# Dataset extract
== Segment start ==
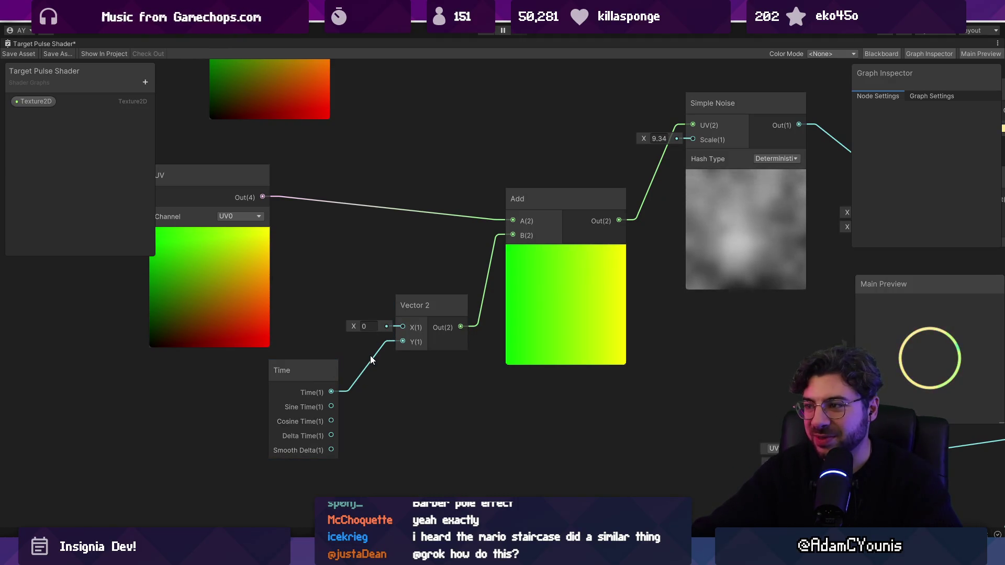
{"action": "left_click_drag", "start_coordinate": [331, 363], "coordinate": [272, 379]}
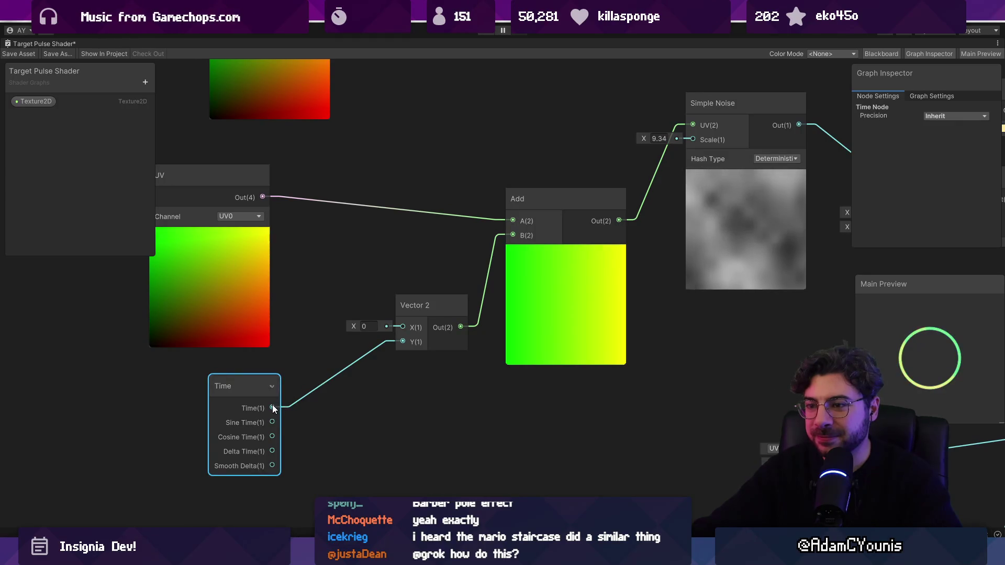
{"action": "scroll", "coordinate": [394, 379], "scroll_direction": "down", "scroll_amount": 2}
== Segment end ==
== Segment start ==
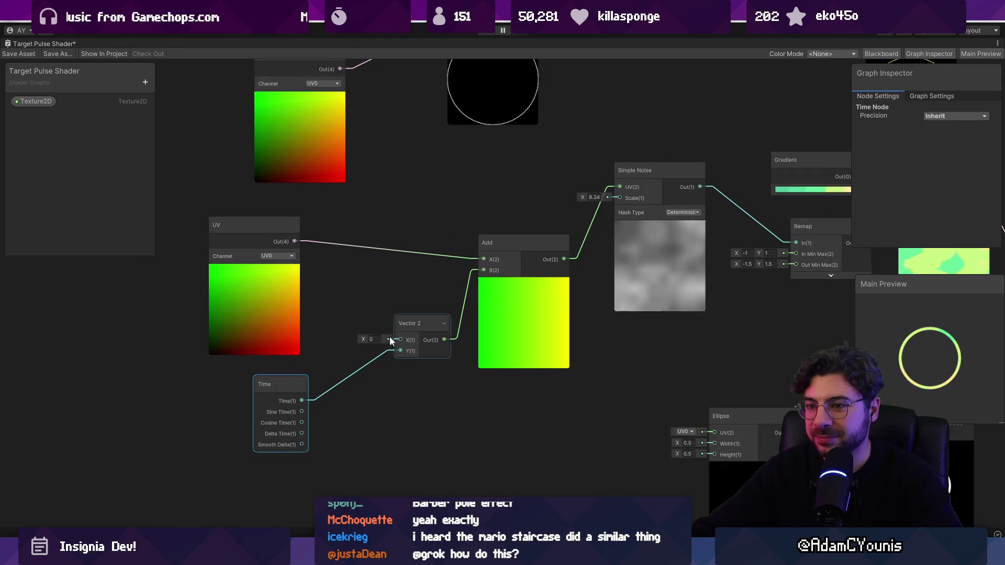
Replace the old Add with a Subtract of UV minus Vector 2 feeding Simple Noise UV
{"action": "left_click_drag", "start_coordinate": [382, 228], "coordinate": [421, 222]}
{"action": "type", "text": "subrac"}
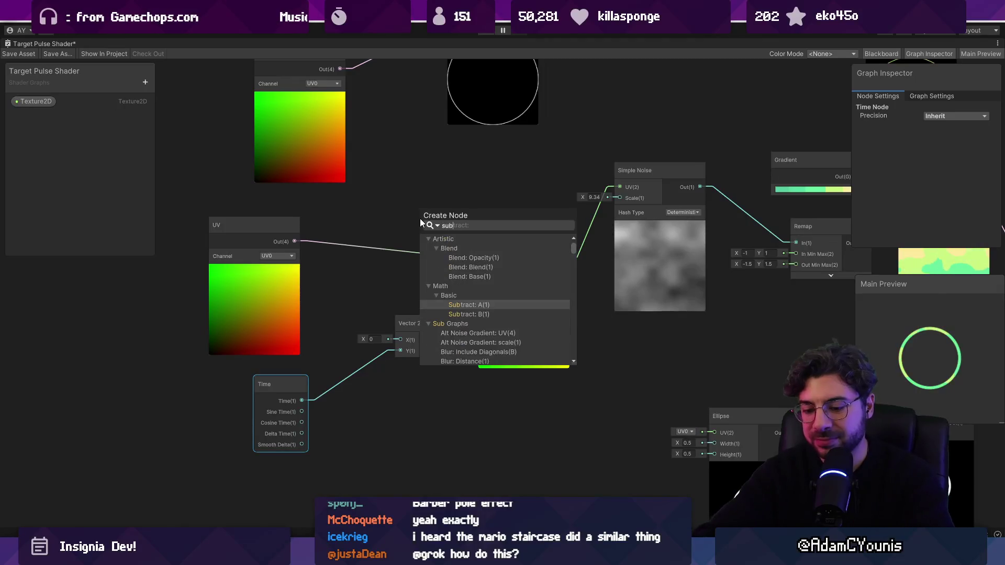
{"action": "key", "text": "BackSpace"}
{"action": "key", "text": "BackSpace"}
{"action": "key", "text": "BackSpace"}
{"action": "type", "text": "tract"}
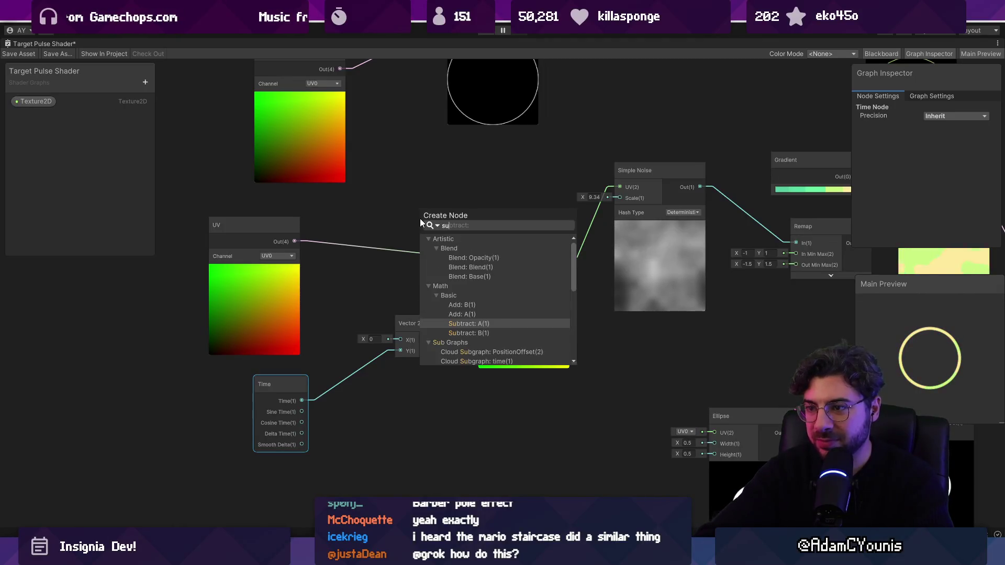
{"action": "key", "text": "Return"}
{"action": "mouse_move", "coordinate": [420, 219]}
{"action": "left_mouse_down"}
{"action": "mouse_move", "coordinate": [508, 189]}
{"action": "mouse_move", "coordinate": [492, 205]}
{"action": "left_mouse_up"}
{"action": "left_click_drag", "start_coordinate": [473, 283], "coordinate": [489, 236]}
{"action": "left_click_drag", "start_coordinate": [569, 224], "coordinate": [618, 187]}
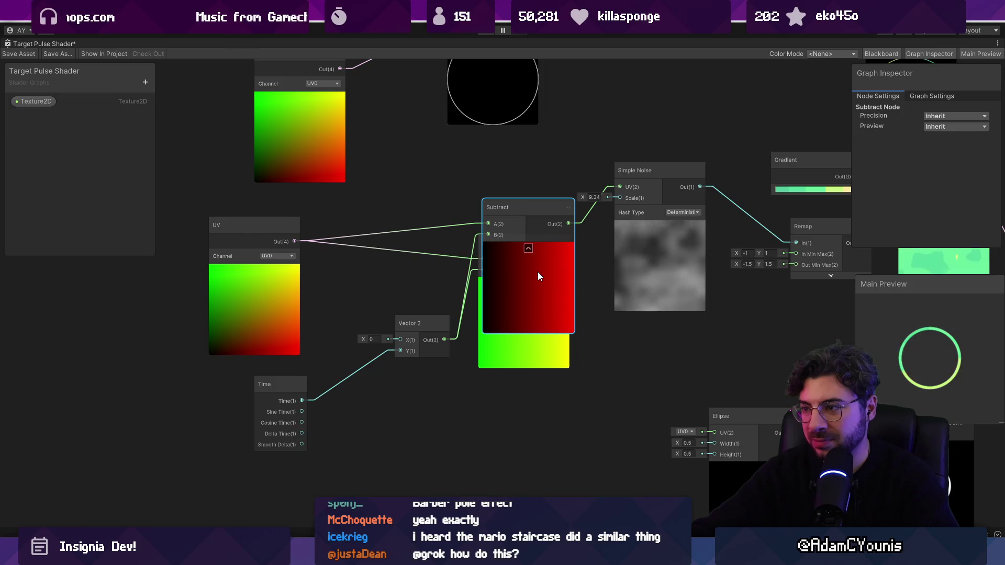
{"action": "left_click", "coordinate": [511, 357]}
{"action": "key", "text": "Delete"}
== Segment end ==
== Segment start ==
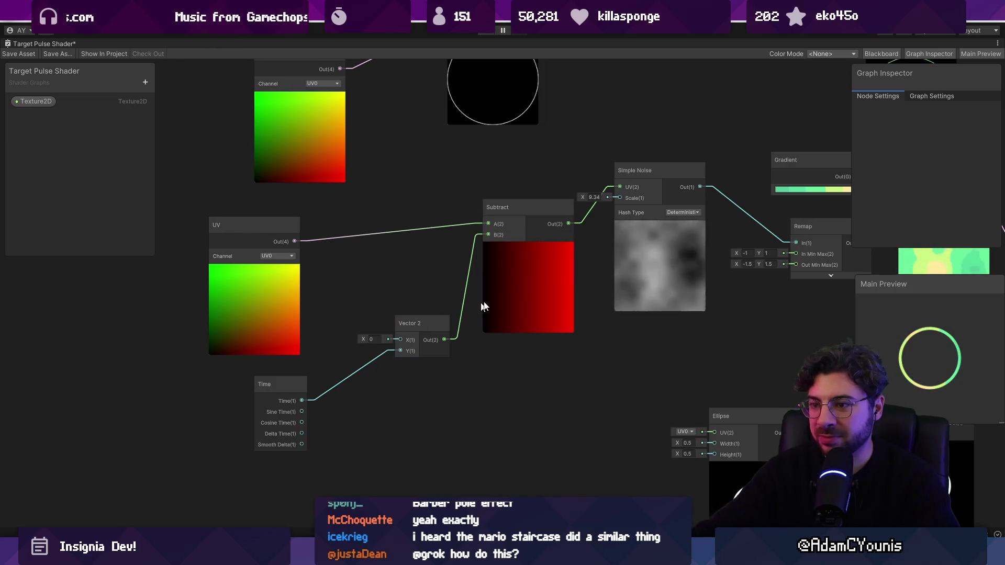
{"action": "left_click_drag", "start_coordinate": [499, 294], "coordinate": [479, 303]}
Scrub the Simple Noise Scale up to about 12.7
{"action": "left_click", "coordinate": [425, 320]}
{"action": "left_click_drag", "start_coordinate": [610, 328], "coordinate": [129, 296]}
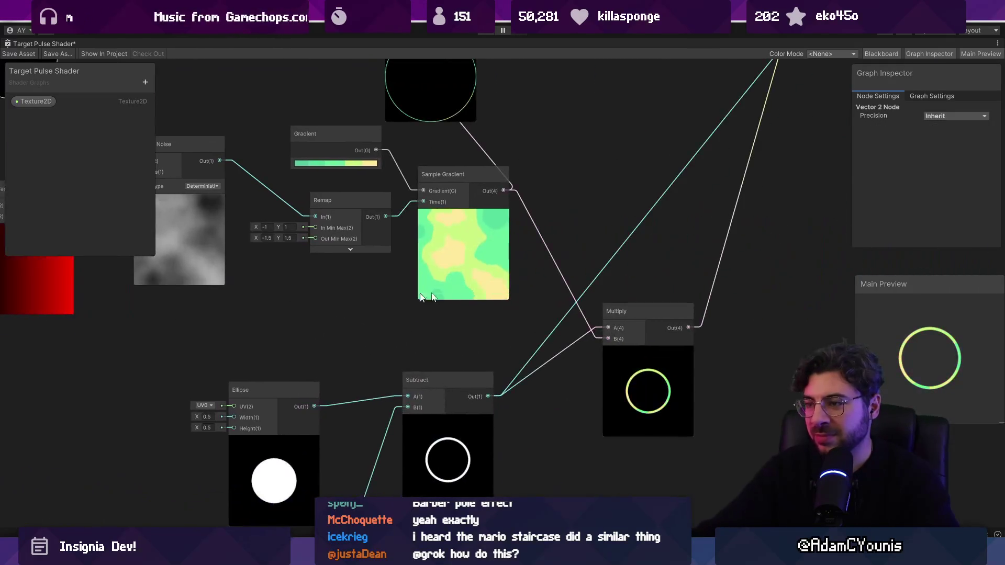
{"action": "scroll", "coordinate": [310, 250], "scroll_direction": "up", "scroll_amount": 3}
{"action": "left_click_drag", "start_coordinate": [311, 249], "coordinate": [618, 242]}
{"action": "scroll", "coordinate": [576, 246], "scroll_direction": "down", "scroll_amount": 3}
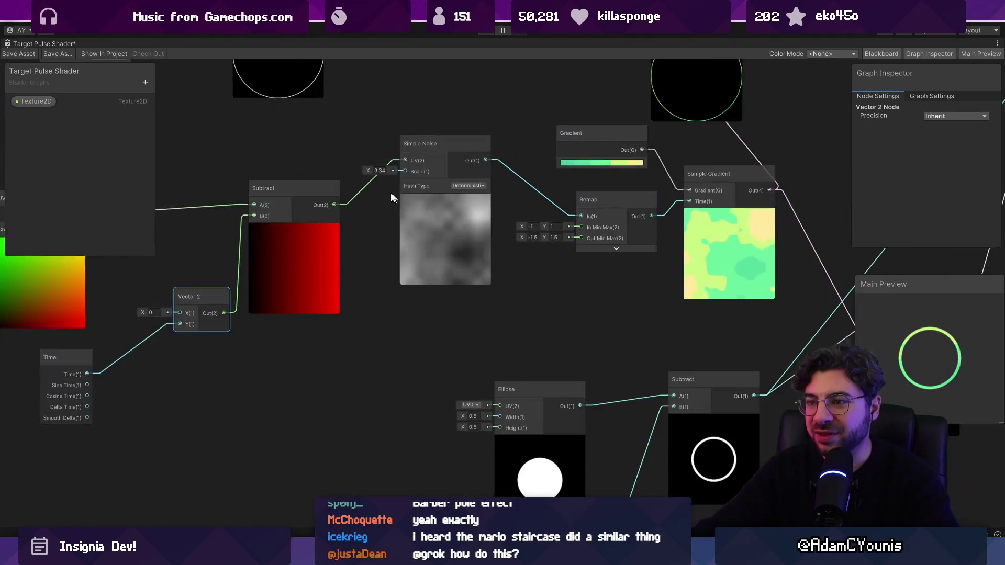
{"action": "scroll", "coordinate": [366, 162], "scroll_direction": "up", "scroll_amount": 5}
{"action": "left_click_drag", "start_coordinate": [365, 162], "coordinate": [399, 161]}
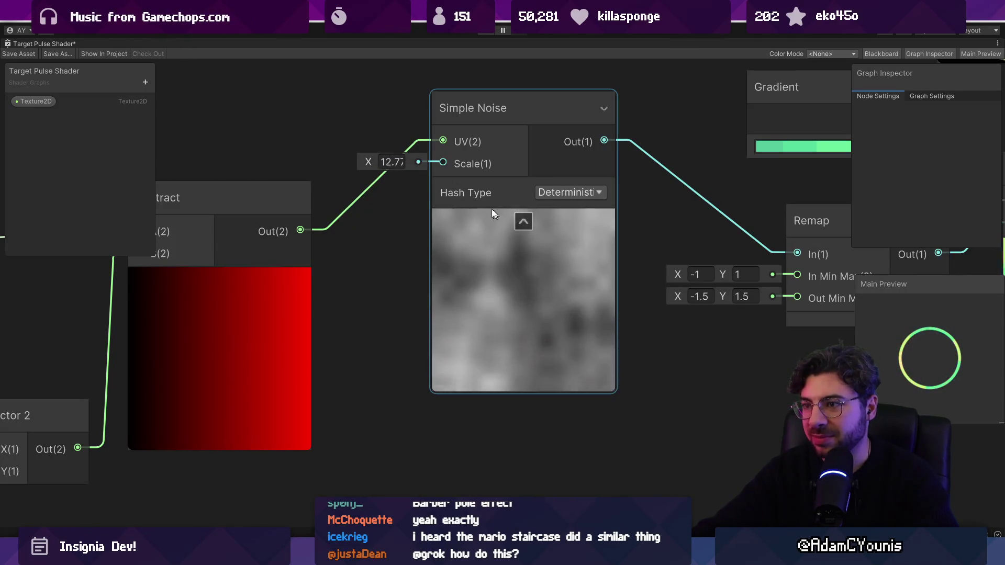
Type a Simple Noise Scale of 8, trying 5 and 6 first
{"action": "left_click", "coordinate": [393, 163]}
== Segment end ==
# Assignment
Scan the listing for the string "scroll", then copy every line where it appears.

# Solution to this problem
{"action": "scroll", "coordinate": [394, 379], "scroll_direction": "down", "scroll_amount": 2}
{"action": "scroll", "coordinate": [310, 250], "scroll_direction": "up", "scroll_amount": 3}
{"action": "scroll", "coordinate": [576, 246], "scroll_direction": "down", "scroll_amount": 3}
{"action": "scroll", "coordinate": [366, 162], "scroll_direction": "up", "scroll_amount": 5}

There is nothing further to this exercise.